— Work required —
Going down the data below, set down exactly the line with "# 205. Echoes of the Inscription" and each line after it through the line with "However, what exactly"; no other lines.

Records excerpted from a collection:
:::::

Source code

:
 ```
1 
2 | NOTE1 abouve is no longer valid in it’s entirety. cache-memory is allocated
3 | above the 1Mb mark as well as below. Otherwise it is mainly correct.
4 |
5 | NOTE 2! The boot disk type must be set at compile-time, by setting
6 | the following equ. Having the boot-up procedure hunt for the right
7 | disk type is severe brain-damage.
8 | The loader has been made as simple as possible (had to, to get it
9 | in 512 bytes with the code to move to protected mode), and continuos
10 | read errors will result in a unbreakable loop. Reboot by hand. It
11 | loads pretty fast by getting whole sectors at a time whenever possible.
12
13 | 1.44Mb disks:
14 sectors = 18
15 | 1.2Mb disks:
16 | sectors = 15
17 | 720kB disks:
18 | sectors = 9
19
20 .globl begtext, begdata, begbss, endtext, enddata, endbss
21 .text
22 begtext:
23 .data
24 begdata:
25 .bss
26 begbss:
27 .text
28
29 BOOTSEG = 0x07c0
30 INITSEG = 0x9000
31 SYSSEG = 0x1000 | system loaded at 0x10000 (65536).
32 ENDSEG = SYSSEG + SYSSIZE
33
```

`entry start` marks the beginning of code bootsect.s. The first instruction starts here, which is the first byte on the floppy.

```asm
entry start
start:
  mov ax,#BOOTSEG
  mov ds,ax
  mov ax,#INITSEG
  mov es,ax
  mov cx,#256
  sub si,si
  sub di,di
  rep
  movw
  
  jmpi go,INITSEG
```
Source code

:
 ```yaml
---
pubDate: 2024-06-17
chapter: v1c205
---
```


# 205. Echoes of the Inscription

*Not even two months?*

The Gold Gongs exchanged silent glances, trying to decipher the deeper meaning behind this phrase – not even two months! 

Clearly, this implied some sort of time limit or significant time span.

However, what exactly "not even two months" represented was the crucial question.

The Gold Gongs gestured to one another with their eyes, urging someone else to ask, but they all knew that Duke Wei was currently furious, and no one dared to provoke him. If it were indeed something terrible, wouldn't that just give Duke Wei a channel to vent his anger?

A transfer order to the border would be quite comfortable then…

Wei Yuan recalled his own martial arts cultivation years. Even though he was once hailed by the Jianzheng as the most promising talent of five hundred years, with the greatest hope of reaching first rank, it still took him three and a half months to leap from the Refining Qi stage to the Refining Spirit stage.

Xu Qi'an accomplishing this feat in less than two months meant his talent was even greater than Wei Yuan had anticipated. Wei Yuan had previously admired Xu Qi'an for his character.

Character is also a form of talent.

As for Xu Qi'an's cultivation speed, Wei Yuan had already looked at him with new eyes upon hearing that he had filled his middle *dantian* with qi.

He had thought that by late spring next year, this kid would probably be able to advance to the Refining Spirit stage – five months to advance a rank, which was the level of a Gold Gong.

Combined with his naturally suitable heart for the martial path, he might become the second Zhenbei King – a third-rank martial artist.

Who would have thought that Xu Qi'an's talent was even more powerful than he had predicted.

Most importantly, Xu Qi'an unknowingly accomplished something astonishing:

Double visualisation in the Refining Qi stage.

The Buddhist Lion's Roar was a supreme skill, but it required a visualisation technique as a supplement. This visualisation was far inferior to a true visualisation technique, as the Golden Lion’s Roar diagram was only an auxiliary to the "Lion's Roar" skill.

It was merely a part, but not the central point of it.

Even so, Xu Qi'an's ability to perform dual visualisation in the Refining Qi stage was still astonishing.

:::::

— Answer to the exercise —
# 205. Echoes of the Inscription

*Not even two months?*

The Gold Gongs exchanged silent glances, trying to decipher the deeper meaning behind this phrase – not even two months! 

Clearly, this implied some sort of time limit or significant time span.

However, what exactly "not even two months" represented was the crucial question.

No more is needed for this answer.